Records in a dataset:
= = =

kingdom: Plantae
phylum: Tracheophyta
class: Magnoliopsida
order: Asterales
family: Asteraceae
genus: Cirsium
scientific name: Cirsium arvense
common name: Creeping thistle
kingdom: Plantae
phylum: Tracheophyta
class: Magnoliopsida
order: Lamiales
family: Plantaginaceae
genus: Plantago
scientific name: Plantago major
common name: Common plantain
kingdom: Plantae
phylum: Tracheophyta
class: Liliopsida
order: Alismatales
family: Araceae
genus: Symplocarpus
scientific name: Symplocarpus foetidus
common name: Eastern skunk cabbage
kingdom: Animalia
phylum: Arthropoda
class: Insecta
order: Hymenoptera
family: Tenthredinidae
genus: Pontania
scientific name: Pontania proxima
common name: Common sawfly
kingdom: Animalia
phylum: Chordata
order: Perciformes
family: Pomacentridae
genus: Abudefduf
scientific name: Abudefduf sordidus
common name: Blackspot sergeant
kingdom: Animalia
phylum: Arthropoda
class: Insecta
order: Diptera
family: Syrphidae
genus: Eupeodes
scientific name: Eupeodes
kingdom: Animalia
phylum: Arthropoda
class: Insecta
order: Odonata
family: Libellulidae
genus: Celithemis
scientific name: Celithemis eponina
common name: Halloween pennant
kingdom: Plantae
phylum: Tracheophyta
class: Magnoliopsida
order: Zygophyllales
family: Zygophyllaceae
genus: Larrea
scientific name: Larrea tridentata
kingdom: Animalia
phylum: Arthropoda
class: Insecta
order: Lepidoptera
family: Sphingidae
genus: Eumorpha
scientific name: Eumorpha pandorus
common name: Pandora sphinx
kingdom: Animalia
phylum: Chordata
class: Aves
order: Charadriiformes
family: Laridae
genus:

= = =

DIRECTIVE: Could you arrange every line of the data above as a Markdown table with the columns "Row" and "Data line," numbering the rows and leaving out any blank lines?

EXERCISE RESULT:
| Row | Data line |
|---|---|
| 1 | kingdom: Plantae |
| 2 | phylum: Tracheophyta |
| 3 | class: Magnoliopsida |
| 4 | order: Asterales |
| 5 | family: Asteraceae |
| 6 | genus: Cirsium |
| 7 | scientific name: Cirsium arvense |
| 8 | common name: Creeping thistle |
| 9 | kingdom: Plantae |
| 10 | phylum: Tracheophyta |
| 11 | class: Magnoliopsida |
| 12 | order: Lamiales |
| 13 | family: Plantaginaceae |
| 14 | genus: Plantago |
| 15 | scientific name: Plantago major |
| 16 | common name: Common plantain |
| 17 | kingdom: Plantae |
| 18 | phylum: Tracheophyta |
| 19 | class: Liliopsida |
| 20 | order: Alismatales |
| 21 | family: Araceae |
| 22 | genus: Symplocarpus |
| 23 | scientific name: Symplocarpus foetidus |
| 24 | common name: Eastern skunk cabbage |
| 25 | kingdom: Animalia |
| 26 | phylum: Arthropoda |
| 27 | class: Insecta |
| 28 | order: Hymenoptera |
| 29 | family: Tenthredinidae |
| 30 | genus: Pontania |
| 31 | scientific name: Pontania proxima |
| 32 | common name: Common sawfly |
| 33 | kingdom: Animalia |
| 34 | phylum: Chordata |
| 35 | order: Perciformes |
| 36 | family: Pomacentridae |
| 37 | genus: Abudefduf |
| 38 | scientific name: Abudefduf sordidus |
| 39 | common name: Blackspot sergeant |
| 40 | kingdom: Animalia |
| 41 | phylum: Arthropoda |
| 42 | class: Insecta |
| 43 | order: Diptera |
| 44 | family: Syrphidae |
| 45 | genus: Eupeodes |
| 46 | scientific name: Eupeodes |
| 47 | kingdom: Animalia |
| 48 | phylum: Arthropoda |
| 49 | class: Insecta |
| 50 | order: Odonata |
| 51 | family: Libellulidae |
| 52 | genus: Celithemis |
| 53 | scientific name: Celithemis eponina |
| 54 | common name: Halloween pennant |
| 55 | kingdom: Plantae |
| 56 | phylum: Tracheophyta |
| 57 | class: Magnoliopsida |
| 58 | order: Zygophyllales |
| 59 | family: Zygophyllaceae |
| 60 | genus: Larrea |
| 61 | scientific name: Larrea tridentata |
| 62 | kingdom: Animalia |
| 63 | phylum: Arthropoda |
| 64 | class: Insecta |
| 65 | order: Lepidoptera |
| 66 | family: Sphingidae |
| 67 | genus: Eumorpha |
| 68 | scientific name: Eumorpha pandorus |
| 69 | common name: Pandora sphinx |
| 70 | kingdom: Animalia |
| 71 | phylum: Chordata |
| 72 | class: Aves |
| 73 | order: Charadriiformes |
| 74 | family: Laridae |
| 75 | genus: |